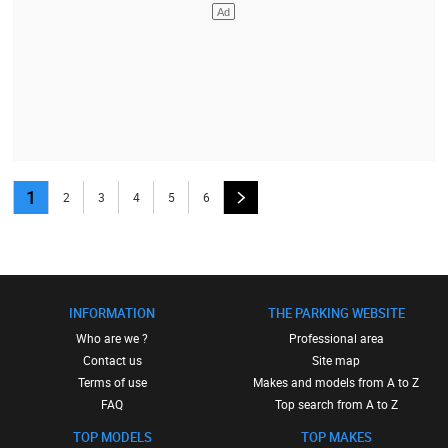
1
2
3
4
5
6
INFORMATION
THE PARKING WEBSITE
Who are we ?
Professional area
Contact us
Site map
Terms of use
Makes and models from A to Z
FAQ
Top search from A to Z
TOP MODELS
TOP MAKES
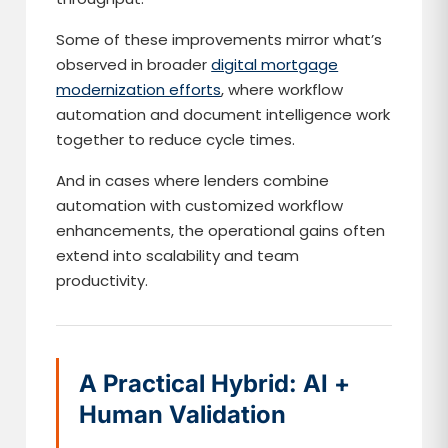
Some of these improvements mirror what’s
observed in broader
digital mortgage
modernization efforts
, where workflow
automation and document intelligence work
together to reduce cycle times.
And in cases where lenders combine
automation with customized workflow
enhancements, the operational gains often
extend into scalability and team
productivity.
A Practical Hybrid: AI +
Human Validation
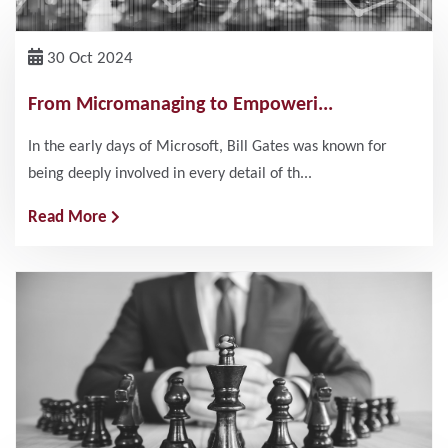
30 Oct 2024
From Micromanaging to Empoweri...
In the early days of Microsoft, Bill Gates was known for
being deeply involved in every detail of th...
Read More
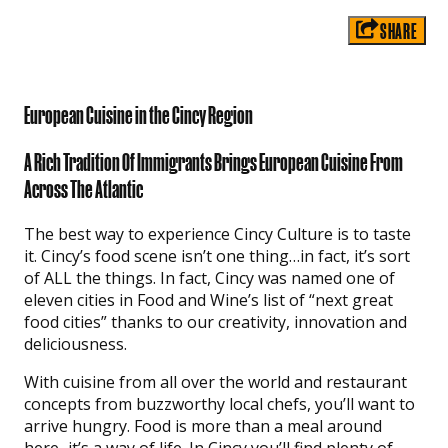
SHARE
European Cuisine in the Cincy Region
A Rich Tradition Of Immigrants Brings European Cuisine From
Across The Atlantic
The best way to experience Cincy Culture is to taste
it. Cincy’s food scene isn’t one thing…in fact, it’s sort
of ALL the things. In fact, Cincy was named one of
eleven cities in Food and Wine’s list of “next great
food cities” thanks to our creativity, innovation and
deliciousness.
With cuisine from all over the world and restaurant
concepts from buzzworthy local chefs, you’ll want to
arrive hungry. Food is more than a meal around
here–it’s a way of life. In Cincy you’ll find plenty of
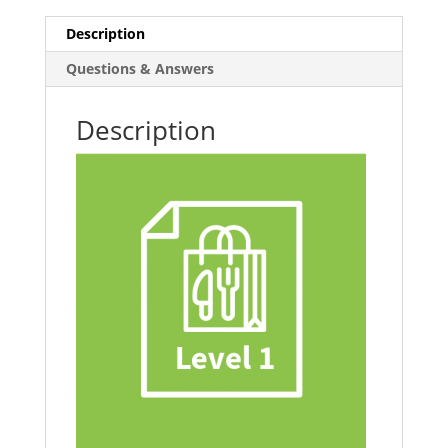
Retail
Description
quantity
Questions & Answers
Description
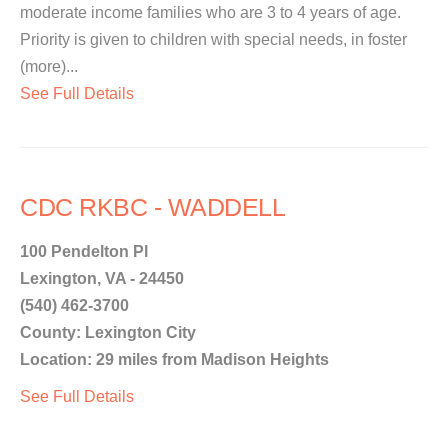
moderate income families who are 3 to 4 years of age.
Priority is given to children with special needs, in foster
(more)...
See Full Details
CDC RKBC - WADDELL
100 Pendelton Pl
Lexington, VA - 24450
(540) 462-3700
County: Lexington City
Location: 29 miles from Madison Heights
See Full Details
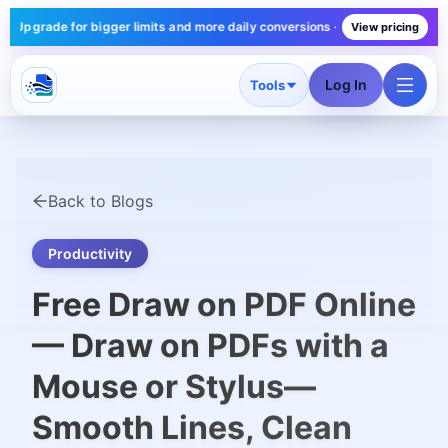
ade for bigger limits and more daily conversions — plans start under $10/m
View pricing
Log In
Tools
Back to Blogs
Productivity
Free Draw on PDF Online
— Draw on PDFs with a
Mouse or Stylus—
Smooth Lines, Clean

▸ **WHAT YOU HAVE TO DO**
Please pull out each line in the material above that contains the word "automation".

▸ **WRITTEN ANSWER**
automation and document intelligence work
automation with customized workflow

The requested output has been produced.